> **YOUR INSTRUCTIONS**: Copy the rows from the line with "scientific name: Pinus ponderosa" up to and including the line with "scientific name: Agriopis aurantiaria", replacing "phylum" with "division" and changing nothing else.

> **RAW DATA**:
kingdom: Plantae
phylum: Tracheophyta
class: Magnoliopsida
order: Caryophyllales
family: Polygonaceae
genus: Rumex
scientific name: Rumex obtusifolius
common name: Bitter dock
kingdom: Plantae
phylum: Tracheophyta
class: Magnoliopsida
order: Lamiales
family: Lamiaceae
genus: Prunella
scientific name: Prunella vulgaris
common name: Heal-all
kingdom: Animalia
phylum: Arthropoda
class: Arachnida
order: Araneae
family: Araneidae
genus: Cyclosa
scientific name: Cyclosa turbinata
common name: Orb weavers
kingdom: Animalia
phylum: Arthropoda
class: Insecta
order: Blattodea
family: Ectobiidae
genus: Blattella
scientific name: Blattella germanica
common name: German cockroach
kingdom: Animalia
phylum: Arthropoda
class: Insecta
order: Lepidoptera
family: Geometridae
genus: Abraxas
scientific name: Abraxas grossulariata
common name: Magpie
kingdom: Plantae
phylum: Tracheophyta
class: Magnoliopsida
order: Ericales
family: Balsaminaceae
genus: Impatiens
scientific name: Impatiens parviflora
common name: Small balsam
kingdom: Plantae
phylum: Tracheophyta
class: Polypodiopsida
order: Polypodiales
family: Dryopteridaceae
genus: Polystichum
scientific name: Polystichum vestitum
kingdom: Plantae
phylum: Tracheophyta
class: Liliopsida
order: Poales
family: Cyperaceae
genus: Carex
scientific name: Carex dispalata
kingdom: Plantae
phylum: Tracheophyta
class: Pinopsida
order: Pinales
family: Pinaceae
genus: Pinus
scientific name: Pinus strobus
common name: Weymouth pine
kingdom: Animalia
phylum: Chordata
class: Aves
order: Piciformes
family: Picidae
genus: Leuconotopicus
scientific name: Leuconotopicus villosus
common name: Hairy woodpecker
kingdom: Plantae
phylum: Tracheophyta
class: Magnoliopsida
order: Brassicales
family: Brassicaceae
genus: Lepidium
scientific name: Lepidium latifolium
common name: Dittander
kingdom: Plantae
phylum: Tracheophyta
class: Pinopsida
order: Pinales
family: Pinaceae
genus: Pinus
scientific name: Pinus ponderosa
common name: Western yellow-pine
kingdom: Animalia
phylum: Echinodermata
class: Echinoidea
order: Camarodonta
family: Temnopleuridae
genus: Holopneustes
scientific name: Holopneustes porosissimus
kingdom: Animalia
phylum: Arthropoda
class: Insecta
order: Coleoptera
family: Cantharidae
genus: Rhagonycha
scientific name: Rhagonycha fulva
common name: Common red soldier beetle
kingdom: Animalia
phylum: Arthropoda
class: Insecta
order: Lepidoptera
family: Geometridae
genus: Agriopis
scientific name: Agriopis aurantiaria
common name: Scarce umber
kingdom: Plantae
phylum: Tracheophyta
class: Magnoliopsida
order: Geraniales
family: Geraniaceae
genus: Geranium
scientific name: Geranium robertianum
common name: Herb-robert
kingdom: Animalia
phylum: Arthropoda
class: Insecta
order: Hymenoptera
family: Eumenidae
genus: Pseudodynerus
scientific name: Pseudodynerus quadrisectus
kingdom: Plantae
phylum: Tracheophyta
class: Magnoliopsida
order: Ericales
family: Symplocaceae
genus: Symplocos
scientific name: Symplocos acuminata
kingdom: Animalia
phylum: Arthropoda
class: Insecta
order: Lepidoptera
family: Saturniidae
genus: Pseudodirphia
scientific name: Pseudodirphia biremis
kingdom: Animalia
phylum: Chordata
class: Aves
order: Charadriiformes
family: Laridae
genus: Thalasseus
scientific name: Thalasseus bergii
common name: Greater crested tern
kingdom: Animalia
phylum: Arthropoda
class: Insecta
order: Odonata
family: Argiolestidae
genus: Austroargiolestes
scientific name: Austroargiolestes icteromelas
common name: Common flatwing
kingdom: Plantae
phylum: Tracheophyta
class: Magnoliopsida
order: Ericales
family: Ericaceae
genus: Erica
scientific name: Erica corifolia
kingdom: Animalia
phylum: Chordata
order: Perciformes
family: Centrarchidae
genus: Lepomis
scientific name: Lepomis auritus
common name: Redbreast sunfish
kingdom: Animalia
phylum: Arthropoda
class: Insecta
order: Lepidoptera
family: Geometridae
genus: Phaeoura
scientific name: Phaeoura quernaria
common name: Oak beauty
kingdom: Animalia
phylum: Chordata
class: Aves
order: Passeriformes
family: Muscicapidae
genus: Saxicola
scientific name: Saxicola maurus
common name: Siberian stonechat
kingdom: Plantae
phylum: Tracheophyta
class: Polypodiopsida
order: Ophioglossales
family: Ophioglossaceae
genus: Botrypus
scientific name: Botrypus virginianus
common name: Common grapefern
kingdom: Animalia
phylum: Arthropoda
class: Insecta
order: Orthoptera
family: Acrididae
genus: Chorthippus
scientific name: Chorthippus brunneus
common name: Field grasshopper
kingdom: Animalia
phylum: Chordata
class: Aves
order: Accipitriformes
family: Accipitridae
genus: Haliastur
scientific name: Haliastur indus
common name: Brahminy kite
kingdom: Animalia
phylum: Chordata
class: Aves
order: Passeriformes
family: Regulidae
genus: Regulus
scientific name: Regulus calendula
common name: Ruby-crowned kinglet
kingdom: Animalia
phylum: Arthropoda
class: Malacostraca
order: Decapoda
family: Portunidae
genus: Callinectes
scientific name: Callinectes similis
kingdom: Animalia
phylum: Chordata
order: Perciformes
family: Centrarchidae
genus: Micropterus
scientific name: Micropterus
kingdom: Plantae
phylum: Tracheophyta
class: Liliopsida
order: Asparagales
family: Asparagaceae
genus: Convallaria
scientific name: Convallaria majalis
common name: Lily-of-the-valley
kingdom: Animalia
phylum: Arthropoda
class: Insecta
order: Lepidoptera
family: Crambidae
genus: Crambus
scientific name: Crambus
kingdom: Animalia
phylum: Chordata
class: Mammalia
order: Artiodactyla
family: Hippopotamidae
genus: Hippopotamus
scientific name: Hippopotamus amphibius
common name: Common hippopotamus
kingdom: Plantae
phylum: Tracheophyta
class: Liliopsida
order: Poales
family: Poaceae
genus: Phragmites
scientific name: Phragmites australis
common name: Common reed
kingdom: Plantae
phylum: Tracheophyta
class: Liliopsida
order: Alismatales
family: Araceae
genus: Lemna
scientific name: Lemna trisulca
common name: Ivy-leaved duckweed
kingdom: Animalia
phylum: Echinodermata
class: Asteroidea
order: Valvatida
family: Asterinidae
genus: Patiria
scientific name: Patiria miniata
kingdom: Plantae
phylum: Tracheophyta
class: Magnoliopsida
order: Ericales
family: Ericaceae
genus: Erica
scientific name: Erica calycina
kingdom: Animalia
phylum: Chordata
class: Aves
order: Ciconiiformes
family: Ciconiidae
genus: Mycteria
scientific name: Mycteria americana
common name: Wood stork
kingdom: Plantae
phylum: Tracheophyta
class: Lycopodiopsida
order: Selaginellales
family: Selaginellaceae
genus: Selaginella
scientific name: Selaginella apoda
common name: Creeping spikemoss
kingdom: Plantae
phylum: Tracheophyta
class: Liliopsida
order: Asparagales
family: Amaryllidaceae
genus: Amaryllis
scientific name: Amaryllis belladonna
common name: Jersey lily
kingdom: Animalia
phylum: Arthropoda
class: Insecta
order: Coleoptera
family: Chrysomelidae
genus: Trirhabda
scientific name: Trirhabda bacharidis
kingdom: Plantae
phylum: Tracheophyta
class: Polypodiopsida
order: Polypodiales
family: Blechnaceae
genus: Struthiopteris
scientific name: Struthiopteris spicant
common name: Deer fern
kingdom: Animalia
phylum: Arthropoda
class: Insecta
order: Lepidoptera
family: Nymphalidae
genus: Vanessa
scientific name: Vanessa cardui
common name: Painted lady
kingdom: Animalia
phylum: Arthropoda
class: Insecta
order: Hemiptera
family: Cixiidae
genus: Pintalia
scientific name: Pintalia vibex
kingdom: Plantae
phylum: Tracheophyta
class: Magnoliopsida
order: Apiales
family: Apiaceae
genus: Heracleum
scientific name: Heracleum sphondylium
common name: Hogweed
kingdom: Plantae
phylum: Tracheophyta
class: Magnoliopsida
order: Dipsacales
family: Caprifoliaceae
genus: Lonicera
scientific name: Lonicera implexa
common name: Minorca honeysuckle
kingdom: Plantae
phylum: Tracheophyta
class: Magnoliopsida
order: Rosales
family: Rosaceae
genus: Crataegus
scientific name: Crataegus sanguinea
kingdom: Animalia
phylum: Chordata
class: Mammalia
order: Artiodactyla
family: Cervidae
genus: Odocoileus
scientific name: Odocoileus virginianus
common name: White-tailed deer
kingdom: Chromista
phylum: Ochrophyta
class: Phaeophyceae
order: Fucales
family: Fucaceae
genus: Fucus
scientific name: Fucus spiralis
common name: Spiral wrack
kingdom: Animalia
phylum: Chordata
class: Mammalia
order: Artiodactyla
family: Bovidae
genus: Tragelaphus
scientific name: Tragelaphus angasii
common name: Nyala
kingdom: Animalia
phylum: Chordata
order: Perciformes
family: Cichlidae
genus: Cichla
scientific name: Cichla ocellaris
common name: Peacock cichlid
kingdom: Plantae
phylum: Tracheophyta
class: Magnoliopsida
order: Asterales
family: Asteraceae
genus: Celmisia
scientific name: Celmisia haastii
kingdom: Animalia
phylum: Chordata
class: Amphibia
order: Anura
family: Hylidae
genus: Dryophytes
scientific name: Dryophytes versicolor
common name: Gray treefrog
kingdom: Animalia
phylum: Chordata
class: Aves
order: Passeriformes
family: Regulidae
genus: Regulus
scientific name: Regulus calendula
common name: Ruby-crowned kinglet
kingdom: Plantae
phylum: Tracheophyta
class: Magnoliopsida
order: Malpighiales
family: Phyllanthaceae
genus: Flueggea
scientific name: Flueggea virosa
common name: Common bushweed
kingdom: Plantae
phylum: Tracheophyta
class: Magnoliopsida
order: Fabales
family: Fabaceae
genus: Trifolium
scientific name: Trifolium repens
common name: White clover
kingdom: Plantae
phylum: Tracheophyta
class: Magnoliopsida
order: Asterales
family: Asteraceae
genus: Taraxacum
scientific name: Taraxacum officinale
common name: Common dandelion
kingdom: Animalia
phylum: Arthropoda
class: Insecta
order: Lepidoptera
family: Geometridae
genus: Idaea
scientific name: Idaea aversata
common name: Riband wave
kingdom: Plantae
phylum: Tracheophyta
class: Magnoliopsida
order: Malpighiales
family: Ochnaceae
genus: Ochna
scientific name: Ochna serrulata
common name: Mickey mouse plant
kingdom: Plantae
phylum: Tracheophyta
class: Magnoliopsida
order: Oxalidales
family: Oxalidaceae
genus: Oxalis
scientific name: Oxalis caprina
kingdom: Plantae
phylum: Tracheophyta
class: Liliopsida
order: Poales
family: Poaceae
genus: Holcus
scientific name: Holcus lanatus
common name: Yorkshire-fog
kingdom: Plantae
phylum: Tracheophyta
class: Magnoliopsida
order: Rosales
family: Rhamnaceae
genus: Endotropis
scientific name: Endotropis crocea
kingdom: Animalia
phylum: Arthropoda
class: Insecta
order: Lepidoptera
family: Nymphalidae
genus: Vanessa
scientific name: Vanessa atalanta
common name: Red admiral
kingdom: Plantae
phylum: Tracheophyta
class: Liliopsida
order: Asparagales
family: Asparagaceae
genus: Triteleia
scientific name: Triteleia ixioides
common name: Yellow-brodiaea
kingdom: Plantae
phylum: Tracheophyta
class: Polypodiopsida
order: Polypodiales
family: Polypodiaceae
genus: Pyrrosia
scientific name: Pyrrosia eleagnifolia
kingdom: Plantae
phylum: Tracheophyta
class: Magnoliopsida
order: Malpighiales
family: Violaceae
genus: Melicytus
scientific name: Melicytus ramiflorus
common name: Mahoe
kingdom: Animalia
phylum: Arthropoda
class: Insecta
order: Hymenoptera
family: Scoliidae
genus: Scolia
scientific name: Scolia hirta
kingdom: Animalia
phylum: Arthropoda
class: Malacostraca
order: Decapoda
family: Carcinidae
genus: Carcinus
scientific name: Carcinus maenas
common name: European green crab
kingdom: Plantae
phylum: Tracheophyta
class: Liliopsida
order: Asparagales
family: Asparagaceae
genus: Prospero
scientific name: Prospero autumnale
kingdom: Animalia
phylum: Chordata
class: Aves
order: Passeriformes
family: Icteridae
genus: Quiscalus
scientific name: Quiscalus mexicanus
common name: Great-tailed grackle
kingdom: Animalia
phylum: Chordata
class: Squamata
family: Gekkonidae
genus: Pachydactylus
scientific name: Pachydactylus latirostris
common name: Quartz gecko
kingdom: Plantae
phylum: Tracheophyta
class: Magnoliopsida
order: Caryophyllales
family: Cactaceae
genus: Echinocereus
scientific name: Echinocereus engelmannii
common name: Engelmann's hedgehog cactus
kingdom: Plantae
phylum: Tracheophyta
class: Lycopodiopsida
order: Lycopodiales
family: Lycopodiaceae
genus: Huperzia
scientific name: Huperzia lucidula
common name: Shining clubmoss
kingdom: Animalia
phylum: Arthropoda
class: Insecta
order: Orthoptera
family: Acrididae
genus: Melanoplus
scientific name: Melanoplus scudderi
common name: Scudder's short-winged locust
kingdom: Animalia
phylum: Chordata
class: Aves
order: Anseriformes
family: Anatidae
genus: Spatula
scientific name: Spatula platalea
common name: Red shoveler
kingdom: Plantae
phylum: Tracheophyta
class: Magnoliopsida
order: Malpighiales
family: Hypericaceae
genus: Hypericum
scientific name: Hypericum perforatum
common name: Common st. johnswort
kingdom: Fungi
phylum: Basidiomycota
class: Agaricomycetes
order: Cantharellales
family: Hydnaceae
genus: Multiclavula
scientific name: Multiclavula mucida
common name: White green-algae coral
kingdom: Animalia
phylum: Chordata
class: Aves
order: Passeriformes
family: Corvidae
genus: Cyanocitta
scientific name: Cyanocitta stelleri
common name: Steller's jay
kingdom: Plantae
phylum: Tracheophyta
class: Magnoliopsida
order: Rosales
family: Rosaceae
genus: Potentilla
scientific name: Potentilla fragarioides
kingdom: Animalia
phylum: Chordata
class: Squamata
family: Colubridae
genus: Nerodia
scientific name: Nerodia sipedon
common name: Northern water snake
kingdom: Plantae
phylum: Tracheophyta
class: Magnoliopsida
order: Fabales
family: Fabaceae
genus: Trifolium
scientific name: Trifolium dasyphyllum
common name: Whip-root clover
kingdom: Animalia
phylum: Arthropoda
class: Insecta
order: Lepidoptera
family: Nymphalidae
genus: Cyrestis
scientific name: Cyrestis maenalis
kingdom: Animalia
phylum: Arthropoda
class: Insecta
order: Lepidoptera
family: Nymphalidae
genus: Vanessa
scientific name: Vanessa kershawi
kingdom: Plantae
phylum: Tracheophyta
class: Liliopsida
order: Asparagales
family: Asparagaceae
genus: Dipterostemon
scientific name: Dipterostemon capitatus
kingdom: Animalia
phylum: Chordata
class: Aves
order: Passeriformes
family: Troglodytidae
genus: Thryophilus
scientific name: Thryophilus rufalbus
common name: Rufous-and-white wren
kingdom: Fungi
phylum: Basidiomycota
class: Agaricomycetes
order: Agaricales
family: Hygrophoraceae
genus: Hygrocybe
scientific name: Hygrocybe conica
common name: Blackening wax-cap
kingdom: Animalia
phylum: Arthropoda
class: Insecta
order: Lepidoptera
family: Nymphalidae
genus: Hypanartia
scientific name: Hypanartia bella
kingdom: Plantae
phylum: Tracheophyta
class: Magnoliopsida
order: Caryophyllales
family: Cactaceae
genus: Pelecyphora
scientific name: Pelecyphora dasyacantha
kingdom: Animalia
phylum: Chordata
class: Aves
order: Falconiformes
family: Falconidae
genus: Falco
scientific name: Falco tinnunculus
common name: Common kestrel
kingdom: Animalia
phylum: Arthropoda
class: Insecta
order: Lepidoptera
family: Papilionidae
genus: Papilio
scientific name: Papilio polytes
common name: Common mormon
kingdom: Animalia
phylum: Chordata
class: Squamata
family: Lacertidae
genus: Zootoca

> **FINAL RESULT**:
scientific name: Pinus ponderosa
common name: Western yellow-pine
kingdom: Animalia
division: Echinodermata
class: Echinoidea
order: Camarodonta
family: Temnopleuridae
genus: Holopneustes
scientific name: Holopneustes porosissimus
kingdom: Animalia
division: Arthropoda
class: Insecta
order: Coleoptera
family: Cantharidae
genus: Rhagonycha
scientific name: Rhagonycha fulva
common name: Common red soldier beetle
kingdom: Animalia
division: Arthropoda
class: Insecta
order: Lepidoptera
family: Geometridae
genus: Agriopis
scientific name: Agriopis aurantiaria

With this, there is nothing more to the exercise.